'''

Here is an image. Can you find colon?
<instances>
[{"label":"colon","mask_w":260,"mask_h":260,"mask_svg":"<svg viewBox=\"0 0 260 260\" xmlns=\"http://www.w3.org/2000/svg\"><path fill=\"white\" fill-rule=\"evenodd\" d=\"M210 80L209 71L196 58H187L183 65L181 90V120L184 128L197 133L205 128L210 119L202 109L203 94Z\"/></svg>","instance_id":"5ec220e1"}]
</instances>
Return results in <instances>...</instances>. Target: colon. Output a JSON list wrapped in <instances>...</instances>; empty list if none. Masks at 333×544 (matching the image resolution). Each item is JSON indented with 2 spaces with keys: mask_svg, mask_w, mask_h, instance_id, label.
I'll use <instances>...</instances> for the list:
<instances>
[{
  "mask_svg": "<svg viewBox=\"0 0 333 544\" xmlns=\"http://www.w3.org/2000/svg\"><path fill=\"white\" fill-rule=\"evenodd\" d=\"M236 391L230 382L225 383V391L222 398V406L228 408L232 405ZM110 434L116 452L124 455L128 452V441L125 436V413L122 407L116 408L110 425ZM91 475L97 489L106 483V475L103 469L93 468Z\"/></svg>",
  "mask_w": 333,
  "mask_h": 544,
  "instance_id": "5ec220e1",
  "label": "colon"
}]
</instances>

'''
'''

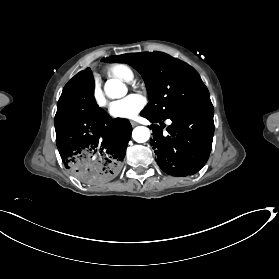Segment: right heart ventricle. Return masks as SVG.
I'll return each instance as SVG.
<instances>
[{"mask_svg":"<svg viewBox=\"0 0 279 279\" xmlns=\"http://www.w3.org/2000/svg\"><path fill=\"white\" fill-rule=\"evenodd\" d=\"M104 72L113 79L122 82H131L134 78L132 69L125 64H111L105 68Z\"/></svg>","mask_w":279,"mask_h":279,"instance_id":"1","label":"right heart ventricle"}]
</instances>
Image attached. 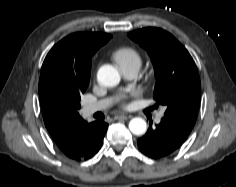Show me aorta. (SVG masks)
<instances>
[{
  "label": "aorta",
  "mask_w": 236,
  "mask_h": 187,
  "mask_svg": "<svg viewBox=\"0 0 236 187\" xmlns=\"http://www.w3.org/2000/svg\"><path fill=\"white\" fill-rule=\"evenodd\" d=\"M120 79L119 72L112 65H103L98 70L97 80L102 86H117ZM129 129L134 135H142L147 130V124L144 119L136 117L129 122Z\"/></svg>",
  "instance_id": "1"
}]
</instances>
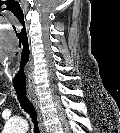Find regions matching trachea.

'''
'''

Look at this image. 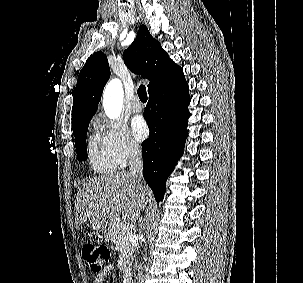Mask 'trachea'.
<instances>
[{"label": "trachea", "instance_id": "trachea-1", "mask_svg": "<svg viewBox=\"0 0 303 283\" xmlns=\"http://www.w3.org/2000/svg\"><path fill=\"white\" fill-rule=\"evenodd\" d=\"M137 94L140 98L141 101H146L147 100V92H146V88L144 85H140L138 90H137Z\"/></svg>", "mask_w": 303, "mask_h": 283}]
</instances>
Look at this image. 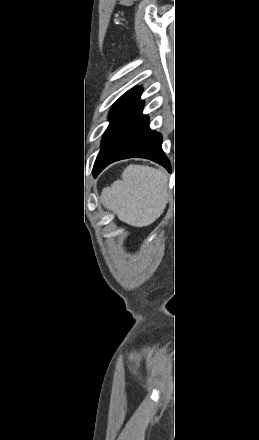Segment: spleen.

'''

EXERCISE PROMPT
In the material above, how many lines contain the string "list"? Case counts, and the reply should be the number alone.

FULL SOLUTION
2